For adoptees, it’s hard to resist family comparisons. I can’t help but compare my sheltered childhood on the southwest side of Chicago to what I know of my biological family’s life in the suburbs north of the city.
My family’s bungalow on South Sacramento Avenue and my birth mother Lillian’s home on Alice Drive are only 35 miles apart, but the two families might as well have lived on separate planets. That’s how different they were.
My mother, Claire, and father, Bob, didn’t work outside the home. Dad was a retired linotype operator and Mom was a homemaker. They were in their 50s when they adopted me days after I was born. A year later, they adopted my newborn sister, Melissa. This was in the 1960s. Mom and Dad were unlikely parents to two little school girls who never knew they were adopted. Were they our grandparents? Claire and Bob bristled every time they heard that question.
They had plenty of time to supervise Melissa and me. They were helicopter parents before anyone used that expression to describe annoying moms and dads who hover constantly over their kids. Claire and Bob were ahead of their time.
We didn’t get away with anything because our parents watched us like hawks. Dad drove us to and from school every day. We were not allowed to play with the kids across the street because Claire thought they were too “street-y.” Melissa and I were goody-goodies not because we wanted to be but because we didn’t have a choice. I read a lot of books because there was nothing better to do. In the summers, I rode my bike around Marquette Park over and over again. I went to the library for more books. I counted the days until school started. Time passed very slowly on South Sacramento. I dreamed about moving out of that boring prison and getting a taste of the real world.
****************************************
_USING THE INFORMATION_.
**a)** Copy the adoption memoir from "For adoptees, it’s" up to and including "different they were.", swapping "bungalow" for "cottage".
**b)** Answer these from the adoption memoir:
(i) How many miles apart are the family's home on South Sacramento Avenue and Lillian's home on Alice Drive?
(ii) What was Bob's job before he retired?
(iii) Where did the narrator ride a bike during the summers?
**c)** Write the next part of the adoption memoir, starting after its final sentence.
The material after this point is separate from the adoption memoir.
****************************************
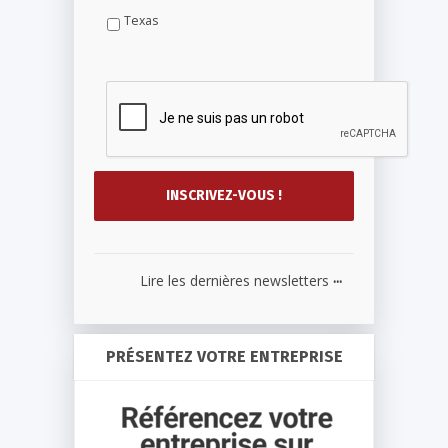
Texas
...
Lire les dernières newsletters
PRÉSENTEZ VOTRE ENTREPRISE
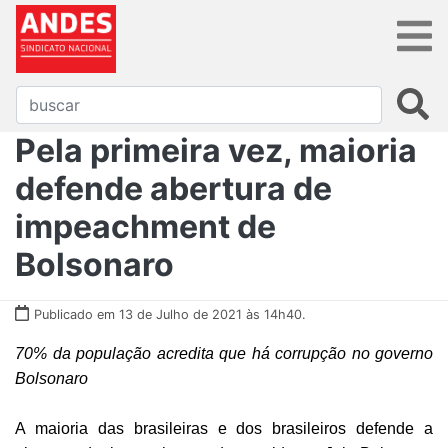
Pela primeira vez, maioria
defende abertura de
impeachment de
Bolsonaro
Publicado em 13 de Julho de 2021 às 14h40.
70% da população acredita que há corrupção no governo
Bolsonaro
A maioria das brasileiras e dos brasileiros defende a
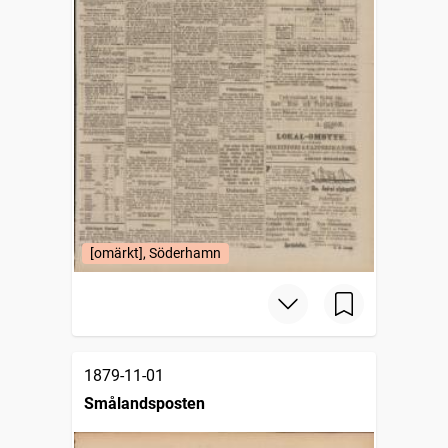
[omärkt], Söderhamn
1879-11-01
Smålandsposten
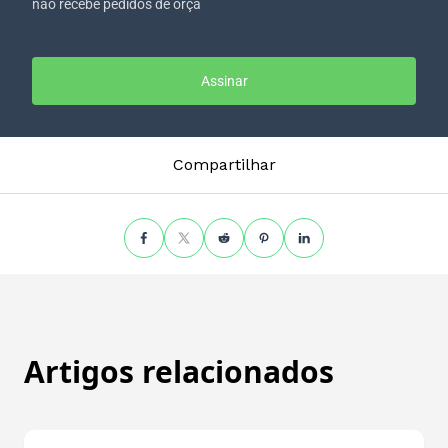
não recebe pedidos de orça
Assinar
Compartilhar
Artigos relacionados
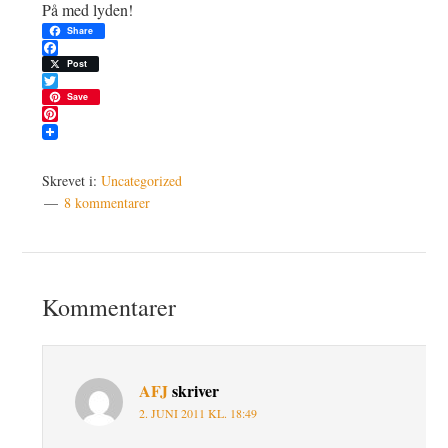
På med lyden!
Share
Facebook
Post
Twitter
Save
Pinterest
Skrevet i:
Uncategorized
8 kommentarer
Læserinteraktioner
Kommentarer
AFJ
skriver
2. JUNI 2011 KL. 18:49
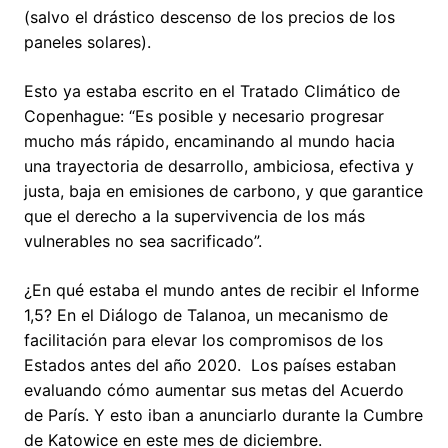
(salvo el drástico descenso de los precios de los
paneles solares).
Esto ya estaba escrito en el Tratado Climático de
Copenhague: “Es posible y necesario progresar
mucho más rápido, encaminando al mundo hacia
una trayectoria de desarrollo, ambiciosa, efectiva y
justa, baja en emisiones de carbono, y que garantice
que el derecho a la supervivencia de los más
vulnerables no sea sacrificado”.
¿En qué estaba el mundo antes de recibir el Informe
1,5? En el Diálogo de Talanoa, un mecanismo de
facilitación para elevar los compromisos de los
Estados antes del año 2020. Los países estaban
evaluando cómo aumentar sus metas del Acuerdo
de París. Y esto iban a anunciarlo durante la Cumbre
de Katowice en este mes de diciembre.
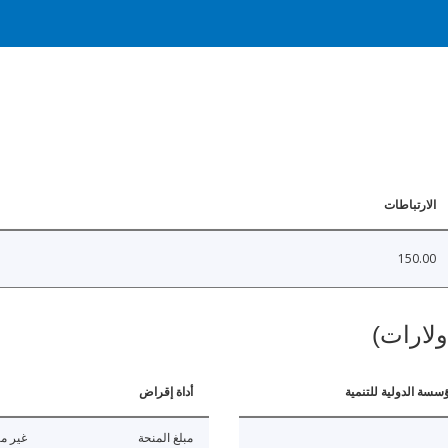
الارتباطات
150.00
ولارات)
ؤسسة الدولية للتنمية
أداة إقراض
مبلغ المنحة
غير مت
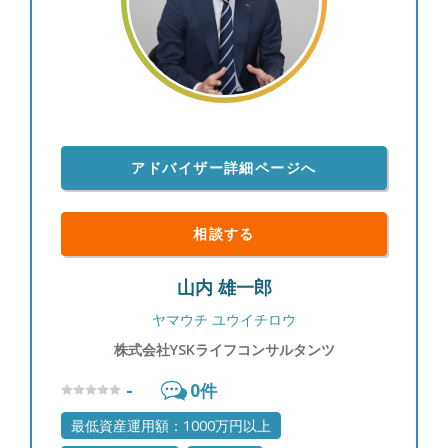
踏まえたオーダーメイドのプランをご提案していき
たいです。 ●多角的な視点で行う「ライフプランニ
ング」は何故重要か？ ライフプランニングにおい
て多角的な視点が重要である理由は、『人生、何が
あるか分からない』からです。理想のライフプラン
はもちろん大切です。一方で、想定できるリスクに
備えたり、想定できないリスクを考慮する事も同じ
アドバイザー詳細ページへ
くらい大切です。また、お客様ご自身のお考えや生
活環境の変化があるかも知れません。お客様の人生
を多角的にサポート出来るよう、GAIAではお金に
相談する
関する様々なサポート体制を整えております。
●GAIAが掲げる「顧客本位」とはどのようなことだ
山内 雄一郎
と思うか 顧客本位とは、“お客様にとって大切なも
のを、一緒に大切にすること”だと考えています。
ヤマウチ ユウイチロウ
そのためには、人生のパートナーとしてお客様に寄
株式会社YSKライフコンサルタンツ
り添うこと、金融のプロとして重要な情報を分かり
やすくお伝えすることが必要だと考えています。
-
0
件
GAIAのIFAとして『本当にお客様の夢を実現できた
かどうか』 その問いに向き合い続けるためにも、
最低資産運用額：1000万円以上
お客様との長期的な関係を築いていきます。 ●入社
****************************************
_ANSWERS BY TASK_.
**a)**
For adoptees, it’s hard to resist family comparisons. I can’t help but compare my sheltered childhood on the southwest side of Chicago to what I know of my biological family’s life in the suburbs north of the city.
My family’s cottage on South Sacramento Avenue and my birth mother Lillian’s home on Alice Drive are only 35 miles apart, but the two families might as well have lived on separate planets. That’s how different they were.

**b)**
(i) 35 miles
(ii) Linotype operator
(iii) Around Marquette Park

**c)**
On Alice Drive, my sister and her three brothers had fun and freedom. They went on family outings and played with little supervision. Their parents, Lillian and Dick, both worked and were not around enough to watch the kids closely. Sometimes my siblings got into mischief.
Lillian’s pregnancy with me may have been the last straw for the marriage. I was not Dick’s child. She and Dick divorced not long after I was born. Their breakup hurt the family. My sister’s grades dropped. There was more pain for the children when Lillian got angry and lashed out at them. As teenagers, my brothers and sister got into drugs and sex and no doubt rock and roll. One of my brothers, a brainy boy who got good grades, took his life. Lillian was never the same after her boy died.
That’s one thing Lillian and Claire had in common. My adoptive parents had a biological son, Bobby, who also died young – of a kidney ailment. Claire and Bob were devastated. They withdrew from their family and the world. They never left the house, not even to buy food. They had somebody deliver the groceries. Adopting me and Melissa brought my parents back to diapers, baby food and the real world. It helped them heal.
I resented having parents who smothered me but maybe having a child die is what made Mom and Dad so protective of their daughters.
I didn’t have any boyfriends in high school and didn’t have a drink until my senior year. Melissa and I graduated and went to college. We never got to go away to school – Mom and Dad wouldn’t allow that – but we graduated from college, something neither of our parents had done. Claire and Bob were proud.
My life never intersected with Lillian’s. She was only 48 when she died in 1983. Not long after her death, another one of her sons died after a long struggle with injuries he suffered in an auto accident.
I wonder how different my life would have been if I had grown up with Lillian and her family. Would I be the person I am today with different parents and siblings?
All I know for sure is I am grateful to Lillian for giving me life and extremely grateful to Claire and Bob for adopting me. Maybe their overly protective but loving style of parenting was just what I needed.